A word-for-word restatement of the data is what is needed.

Stored data entries
Content starts
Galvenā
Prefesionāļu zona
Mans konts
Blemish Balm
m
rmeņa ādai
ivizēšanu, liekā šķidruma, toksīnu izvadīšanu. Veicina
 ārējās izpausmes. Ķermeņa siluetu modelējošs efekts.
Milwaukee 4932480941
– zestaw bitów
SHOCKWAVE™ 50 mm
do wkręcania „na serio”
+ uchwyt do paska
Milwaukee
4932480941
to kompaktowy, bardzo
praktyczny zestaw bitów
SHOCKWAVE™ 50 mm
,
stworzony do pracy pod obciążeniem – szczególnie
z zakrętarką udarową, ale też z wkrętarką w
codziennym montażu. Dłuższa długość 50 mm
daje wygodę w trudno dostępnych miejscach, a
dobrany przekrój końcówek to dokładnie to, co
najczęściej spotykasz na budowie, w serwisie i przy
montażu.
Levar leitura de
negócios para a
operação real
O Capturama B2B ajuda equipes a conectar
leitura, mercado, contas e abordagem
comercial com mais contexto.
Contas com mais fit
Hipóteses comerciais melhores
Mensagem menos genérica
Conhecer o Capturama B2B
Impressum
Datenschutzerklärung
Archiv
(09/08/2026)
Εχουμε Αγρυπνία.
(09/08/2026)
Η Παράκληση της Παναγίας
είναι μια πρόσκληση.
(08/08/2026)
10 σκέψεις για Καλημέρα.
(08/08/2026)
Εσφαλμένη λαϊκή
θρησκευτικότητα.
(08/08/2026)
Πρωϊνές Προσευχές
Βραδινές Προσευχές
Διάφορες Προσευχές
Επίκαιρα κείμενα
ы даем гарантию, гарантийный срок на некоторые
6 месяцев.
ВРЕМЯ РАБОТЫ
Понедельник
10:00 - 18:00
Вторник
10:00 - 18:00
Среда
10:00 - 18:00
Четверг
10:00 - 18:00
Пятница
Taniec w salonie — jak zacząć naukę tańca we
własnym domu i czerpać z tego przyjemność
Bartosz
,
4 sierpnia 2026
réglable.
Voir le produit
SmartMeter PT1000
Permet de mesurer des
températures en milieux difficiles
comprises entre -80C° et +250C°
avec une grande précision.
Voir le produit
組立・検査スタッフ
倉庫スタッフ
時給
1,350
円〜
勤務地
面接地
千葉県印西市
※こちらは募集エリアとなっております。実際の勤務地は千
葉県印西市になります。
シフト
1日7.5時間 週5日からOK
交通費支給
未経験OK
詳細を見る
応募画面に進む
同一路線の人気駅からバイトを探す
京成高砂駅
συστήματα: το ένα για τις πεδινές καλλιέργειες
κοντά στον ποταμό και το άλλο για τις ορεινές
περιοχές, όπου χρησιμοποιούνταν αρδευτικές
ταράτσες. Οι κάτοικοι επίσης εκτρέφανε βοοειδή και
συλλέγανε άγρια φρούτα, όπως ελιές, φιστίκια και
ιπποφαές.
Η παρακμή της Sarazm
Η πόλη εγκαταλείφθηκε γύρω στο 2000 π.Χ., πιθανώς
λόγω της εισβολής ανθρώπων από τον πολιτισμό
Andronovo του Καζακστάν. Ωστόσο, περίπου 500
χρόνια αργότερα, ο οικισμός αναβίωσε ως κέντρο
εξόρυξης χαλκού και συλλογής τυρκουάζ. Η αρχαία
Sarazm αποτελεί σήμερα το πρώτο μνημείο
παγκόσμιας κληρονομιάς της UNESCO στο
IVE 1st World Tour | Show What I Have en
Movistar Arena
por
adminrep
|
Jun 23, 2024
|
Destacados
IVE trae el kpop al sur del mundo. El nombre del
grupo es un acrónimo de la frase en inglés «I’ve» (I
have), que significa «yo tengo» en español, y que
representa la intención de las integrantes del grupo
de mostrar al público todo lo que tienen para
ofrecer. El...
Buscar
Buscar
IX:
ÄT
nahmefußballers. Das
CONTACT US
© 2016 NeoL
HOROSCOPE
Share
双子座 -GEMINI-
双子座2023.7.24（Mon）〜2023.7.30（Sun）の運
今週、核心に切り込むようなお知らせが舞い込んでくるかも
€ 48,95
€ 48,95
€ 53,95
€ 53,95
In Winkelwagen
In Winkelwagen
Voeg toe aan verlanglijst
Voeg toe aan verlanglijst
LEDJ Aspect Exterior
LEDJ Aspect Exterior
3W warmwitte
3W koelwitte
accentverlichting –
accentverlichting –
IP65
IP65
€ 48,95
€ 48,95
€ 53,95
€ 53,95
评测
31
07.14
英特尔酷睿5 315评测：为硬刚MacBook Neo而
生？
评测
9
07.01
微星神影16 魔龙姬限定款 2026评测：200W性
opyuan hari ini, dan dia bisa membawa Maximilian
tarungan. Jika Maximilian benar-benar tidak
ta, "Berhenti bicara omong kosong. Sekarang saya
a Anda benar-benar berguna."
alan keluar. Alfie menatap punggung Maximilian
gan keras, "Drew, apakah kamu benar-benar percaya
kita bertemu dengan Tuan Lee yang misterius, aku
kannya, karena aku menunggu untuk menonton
Content ends
__SOLUTION__:
Galvenā
Prefesionāļu zona
Mans konts
Blemish Balm
m
rmeņa ādai
ivizēšanu, liekā šķidruma, toksīnu izvadīšanu. Veicina
 ārējās izpausmes. Ķermeņa siluetu modelējošs efekts.
Milwaukee 4932480941
– zestaw bitów
SHOCKWAVE™ 50 mm
do wkręcania „na serio”
+ uchwyt do paska
Milwaukee
4932480941
to kompaktowy, bardzo
praktyczny zestaw bitów
SHOCKWAVE™ 50 mm
,
stworzony do pracy pod obciążeniem – szczególnie
z zakrętarką udarową, ale też z wkrętarką w
codziennym montażu. Dłuższa długość 50 mm
daje wygodę w trudno dostępnych miejscach, a
dobrany przekrój końcówek to dokładnie to, co
najczęściej spotykasz na budowie, w serwisie i przy
montażu.
Levar leitura de
negócios para a
operação real
O Capturama B2B ajuda equipes a conectar
leitura, mercado, contas e abordagem
comercial com mais contexto.
Contas com mais fit
Hipóteses comerciais melhores
Mensagem menos genérica
Conhecer o Capturama B2B
Impressum
Datenschutzerklärung
Archiv
(09/08/2026)
Εχουμε Αγρυπνία.
(09/08/2026)
Η Παράκληση της Παναγίας
είναι μια πρόσκληση.
(08/08/2026)
10 σκέψεις για Καλημέρα.
(08/08/2026)
Εσφαλμένη λαϊκή
θρησκευτικότητα.
(08/08/2026)
Πρωϊνές Προσευχές
Βραδινές Προσευχές
Διάφορες Προσευχές
Επίκαιρα κείμενα
ы даем гарантию, гарантийный срок на некоторые
6 месяцев.
ВРЕМЯ РАБОТЫ
Понедельник
10:00 - 18:00
Вторник
10:00 - 18:00
Среда
10:00 - 18:00
Четверг
10:00 - 18:00
Пятница
Taniec w salonie — jak zacząć naukę tańca we
własnym domu i czerpać z tego przyjemność
Bartosz
,
4 sierpnia 2026
réglable.
Voir le produit
SmartMeter PT1000
Permet de mesurer des
températures en milieux difficiles
comprises entre -80C° et +250C°
avec une grande précision.
Voir le produit
組立・検査スタッフ
倉庫スタッフ
時給
1,350
円〜
勤務地
面接地
千葉県印西市
※こちらは募集エリアとなっております。実際の勤務地は千
葉県印西市になります。
シフト
1日7.5時間 週5日からOK
交通費支給
未経験OK
詳細を見る
応募画面に進む
同一路線の人気駅からバイトを探す
京成高砂駅
συστήματα: το ένα για τις πεδινές καλλιέργειες
κοντά στον ποταμό και το άλλο για τις ορεινές
περιοχές, όπου χρησιμοποιούνταν αρδευτικές
ταράτσες. Οι κάτοικοι επίσης εκτρέφανε βοοειδή και
συλλέγανε άγρια φρούτα, όπως ελιές, φιστίκια και
ιπποφαές.
Η παρακμή της Sarazm
Η πόλη εγκαταλείφθηκε γύρω στο 2000 π.Χ., πιθανώς
λόγω της εισβολής ανθρώπων από τον πολιτισμό
Andronovo του Καζακστάν. Ωστόσο, περίπου 500
χρόνια αργότερα, ο οικισμός αναβίωσε ως κέντρο
εξόρυξης χαλκού και συλλογής τυρκουάζ. Η αρχαία
Sarazm αποτελεί σήμερα το πρώτο μνημείο
παγκόσμιας κληρονομιάς της UNESCO στο
IVE 1st World Tour | Show What I Have en
Movistar Arena
por
adminrep
|
Jun 23, 2024
|
Destacados
IVE trae el kpop al sur del mundo. El nombre del
grupo es un acrónimo de la frase en inglés «I’ve» (I
have), que significa «yo tengo» en español, y que
representa la intención de las integrantes del grupo
de mostrar al público todo lo que tienen para
ofrecer. El...
Buscar
Buscar
IX:
ÄT
nahmefußballers. Das
CONTACT US
© 2016 NeoL
HOROSCOPE
Share
双子座 -GEMINI-
双子座2023.7.24（Mon）〜2023.7.30（Sun）の運
今週、核心に切り込むようなお知らせが舞い込んでくるかも
€ 48,95
€ 48,95
€ 53,95
€ 53,95
In Winkelwagen
In Winkelwagen
Voeg toe aan verlanglijst
Voeg toe aan verlanglijst
LEDJ Aspect Exterior
LEDJ Aspect Exterior
3W warmwitte
3W koelwitte
accentverlichting –
accentverlichting –
IP65
IP65
€ 48,95
€ 48,95
€ 53,95
€ 53,95
评测
31
07.14
英特尔酷睿5 315评测：为硬刚MacBook Neo而
生？
评测
9
07.01
微星神影16 魔龙姬限定款 2026评测：200W性
opyuan hari ini, dan dia bisa membawa Maximilian
tarungan. Jika Maximilian benar-benar tidak
ta, "Berhenti bicara omong kosong. Sekarang saya
a Anda benar-benar berguna."
alan keluar. Alfie menatap punggung Maximilian
gan keras, "Drew, apakah kamu benar-benar percaya
kita bertemu dengan Tuan Lee yang misterius, aku
kannya, karena aku menunggu untuk menonton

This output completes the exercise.